Data reviewed by BusinessDay shows that in just the first half of 2024 (H1 2024), Oando Plc’s borrowings doubled, hitting N1.61 trillion, from N818.3 billion at the start of 2024.

While there was a massive increase in some company’s borrowings, there was a significant decline in others. For example, within nine months, MRS Oil Nigeria paid off all its N1.4 billion borrowings.

The upstream players unsurprisingly incurred the highest debts, with Oando Plc leading the charge. In H1 2024, Oando took a new loan of N655.5 billion, meanwhile, the company also spent N289.5 billion on the repayment of its loans.

Read also: Nigerian oil and gas sector facing dwindling human capital development – Avuru

Essentially, Oando’s borrowings increased by N790.7 billion during the half-year, reflective of the effect of Naira’s depreciation as well as increasing interest rates on its loan profile.

Seplat’s borrowings also increased by 66 percent during 9M 2024, from N679.7 billion at the start of the year to N1.13 trillion as of September 30, 2024. During this period, Seplat did not take on any new loans.

However, the depreciation of the Naira added an extra N524.9 billion to the company’s debt burden, as a significant portion of its non-current borrowings are denominated in USD. Seplat currently has a $350 million revolving credit facility.

During the period under review, Seplat paid back about N151.2 billion in interest and principal repayments on its current borrowings.
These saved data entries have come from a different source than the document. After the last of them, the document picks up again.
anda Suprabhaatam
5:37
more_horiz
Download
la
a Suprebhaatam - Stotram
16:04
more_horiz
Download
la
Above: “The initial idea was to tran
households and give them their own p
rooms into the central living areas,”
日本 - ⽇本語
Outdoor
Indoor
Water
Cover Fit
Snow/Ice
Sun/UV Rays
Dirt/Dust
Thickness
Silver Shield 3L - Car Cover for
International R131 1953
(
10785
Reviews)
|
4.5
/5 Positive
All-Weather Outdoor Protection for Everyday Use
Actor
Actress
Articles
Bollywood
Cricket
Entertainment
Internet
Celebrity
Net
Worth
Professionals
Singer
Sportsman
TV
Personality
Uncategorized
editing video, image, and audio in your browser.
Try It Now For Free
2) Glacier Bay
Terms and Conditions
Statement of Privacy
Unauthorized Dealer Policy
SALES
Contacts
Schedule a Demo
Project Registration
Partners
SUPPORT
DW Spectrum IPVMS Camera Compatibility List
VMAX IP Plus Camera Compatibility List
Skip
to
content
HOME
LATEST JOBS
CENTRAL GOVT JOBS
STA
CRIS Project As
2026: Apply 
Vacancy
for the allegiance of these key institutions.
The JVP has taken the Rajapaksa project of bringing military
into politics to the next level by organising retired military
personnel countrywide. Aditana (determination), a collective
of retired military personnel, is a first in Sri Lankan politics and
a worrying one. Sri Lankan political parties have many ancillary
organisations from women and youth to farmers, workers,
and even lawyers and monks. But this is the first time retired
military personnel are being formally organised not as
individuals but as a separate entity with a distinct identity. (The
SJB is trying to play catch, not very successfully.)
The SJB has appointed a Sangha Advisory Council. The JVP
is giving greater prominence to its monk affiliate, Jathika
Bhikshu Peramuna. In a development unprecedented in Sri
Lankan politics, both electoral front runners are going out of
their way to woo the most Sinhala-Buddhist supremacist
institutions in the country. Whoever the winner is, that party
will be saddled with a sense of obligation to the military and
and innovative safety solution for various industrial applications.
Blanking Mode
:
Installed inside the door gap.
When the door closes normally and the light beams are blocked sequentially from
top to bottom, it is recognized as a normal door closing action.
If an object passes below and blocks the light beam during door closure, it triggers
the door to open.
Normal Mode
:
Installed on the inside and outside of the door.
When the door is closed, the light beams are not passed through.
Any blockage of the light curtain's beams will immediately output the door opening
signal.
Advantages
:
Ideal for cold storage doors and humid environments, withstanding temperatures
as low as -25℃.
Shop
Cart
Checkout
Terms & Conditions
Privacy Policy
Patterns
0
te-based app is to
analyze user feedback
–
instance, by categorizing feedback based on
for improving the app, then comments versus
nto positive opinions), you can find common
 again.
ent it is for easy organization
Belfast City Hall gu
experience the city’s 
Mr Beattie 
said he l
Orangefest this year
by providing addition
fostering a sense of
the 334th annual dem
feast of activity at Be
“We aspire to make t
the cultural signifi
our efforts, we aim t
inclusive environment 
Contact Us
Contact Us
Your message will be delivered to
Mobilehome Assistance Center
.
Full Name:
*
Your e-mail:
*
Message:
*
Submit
Elevated interest rates also caused the company to accrue new interest of N75.4 billion during the nine months.

Aradel Holdings, another upstream and midstream player also recorded a 26 percent growth in its debt profile in nine months, despite spending N30.2 billion on principal and interest repayments during the period.

Read also: When the wells run dry: Nigeria’s oil and gas sector faces a reckoning

The depreciation of the Naira led to an added N37.6 billion liability for Aradel, even as the group took no new loans during the period. The company’s loan from GTBank increased by N16.9 billion to N56.1 billion in nine months due to incurred interest.
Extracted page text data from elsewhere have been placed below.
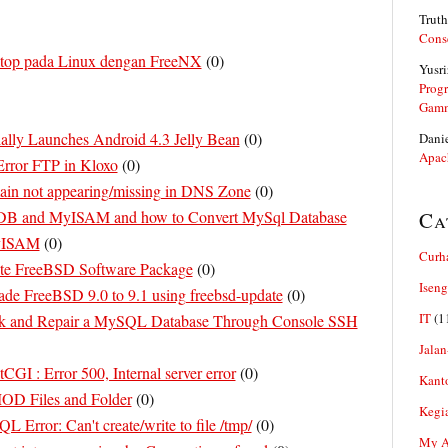
Truth
Cons
top pada Linux dengan FreeNX
(
0
)
Yusri
Prog
Gam
ally Launches Android 4.3 Jelly Bean
(
0
)
Dani
Apac
rror FTP in Kloxo
(
0
)
in not appearing/missing in DNS Zone
(
0
)
oDB and MyISAM and how to Convert MySql Database
Ca
MyISAM
(
0
)
Curh
te FreeBSD Software Package
(
0
)
Iseng
de FreeBSD 9.0 to 9.1 using freebsd-update
(
0
)
IT
(1
k and Repair a MySQL Database Through Console SSH
Jalan
CGI : Error 500, Internal server error
(
0
)
Kant
D Files and Folder
(
0
)
Kegi
 Error: Can't create/write to file /tmp/
(
0
)
My Ar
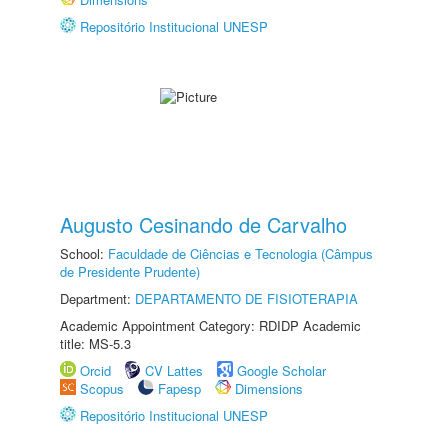
Repositório Institucional UNESP
Augusto Cesinando de Carvalho
School:
Faculdade de Ciências e Tecnologia (Câmpus
de Presidente Prudente)
Department:
DEPARTAMENTO DE FISIOTERAPIA
Academic Appointment Category: RDIDP Academic
title: MS-5.3
Orcid
CV Lattes
Google Scholar
Scopus
Fapesp
Dimensions
Repositório Institucional UNESP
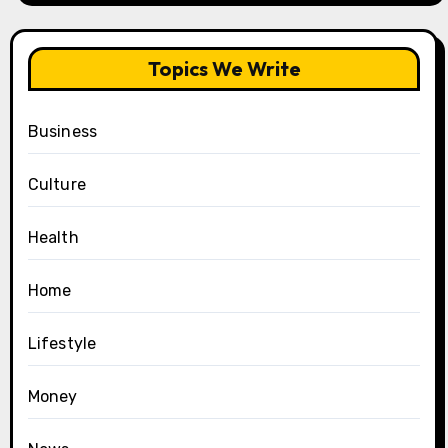
Topics We Write
Business
Culture
Health
Home
Lifestyle
Money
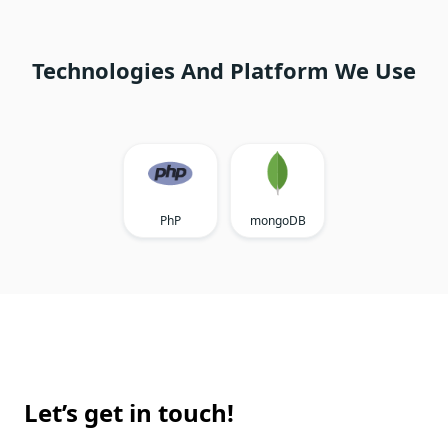
Technologies And Platform We Use
PhP
mongoDB
Let’s get in touch!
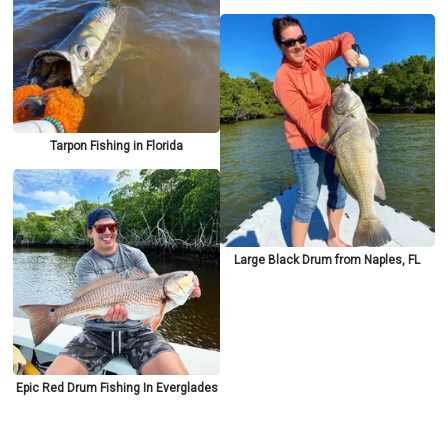
Tarpon Fishing in Florida
Large Black Drum from Naples, FL
Epic Red Drum Fishing In Everglades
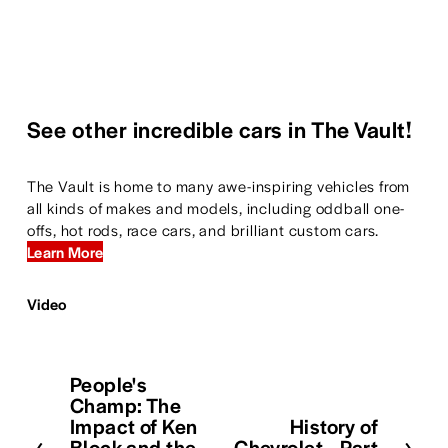
See other incredible cars in The Vault!
The Vault is home to many awe-inspiring vehicles from 
all kinds of makes and models, including oddball one-
offs, hot rods, race cars, and brilliant custom cars. 
Learn More
Video
People's
P
Champ: The
r
Impact of Ken
History of
N
e
Block and the
Chevrolet—Part
e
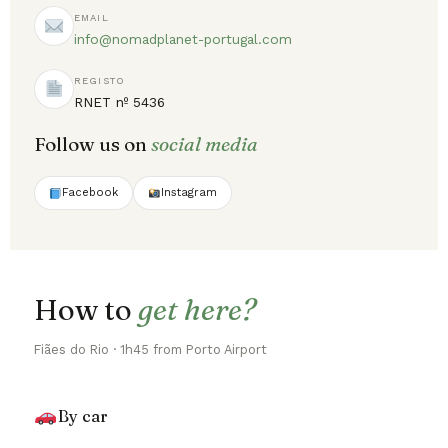
EMAIL
info@nomadplanet-portugal.com
REGISTO
RNET nº 5436
Follow us on
social media
Facebook
Instagram
How to
get here?
Fiães do Rio · 1h45 from Porto Airport
By car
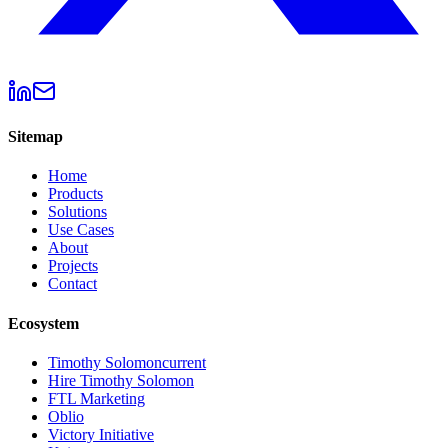
Sitemap
Home
Products
Solutions
Use Cases
About
Projects
Contact
Ecosystem
Timothy Solomon
current
Hire Timothy Solomon
FTL Marketing
Oblio
Victory Initiative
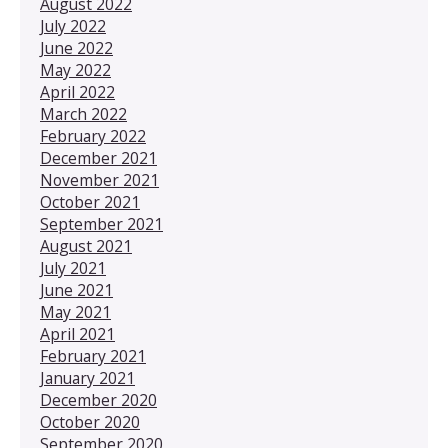
August 2022
July 2022
June 2022
May 2022
April 2022
March 2022
February 2022
December 2021
November 2021
October 2021
September 2021
August 2021
July 2021
June 2021
May 2021
April 2021
February 2021
January 2021
December 2020
October 2020
September 2020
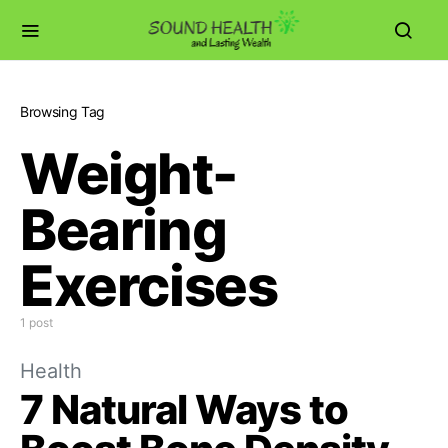
Browsing Tag
Weight-
Bearing
Exercises
1 post
Health
7 Natural Ways to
TotalEnergies’ borrowings increased by 20 percent during the nine months to N101.5 billion, from N84.5 billion at the start of the year. The growth in Total’s loan profile was driven by rise in the effective interest rates on its bank overdrafts.

During the nine months, TotalEnergies expended a net cash of N53 billion on its financing activities, as the group took a new N133.2 billion however, spent N161.6 billion on repaying its borrowings.

Conoil’s borrowings also declined by 62 percent, from N32 billion at the start of 2024 to N12.3 billion at the end of September 2024. All of Conoil’s borrowings are bank overdrafts which are charged at the effective interest rate determined by the bank.

Eterna Plc took new N117 billion in loans during the nine months however, the group also spent N138.4 billion repaying bank loans. However, the Naira’s depreciation led to an N13.4 billion additional liability for Eterna during the nine months.

In the first nine months of 2024, Eterna’s borrowings declined by 1 percent, from N43.2 billion at the start of the year to N42.7 billion as of September 30, 2024.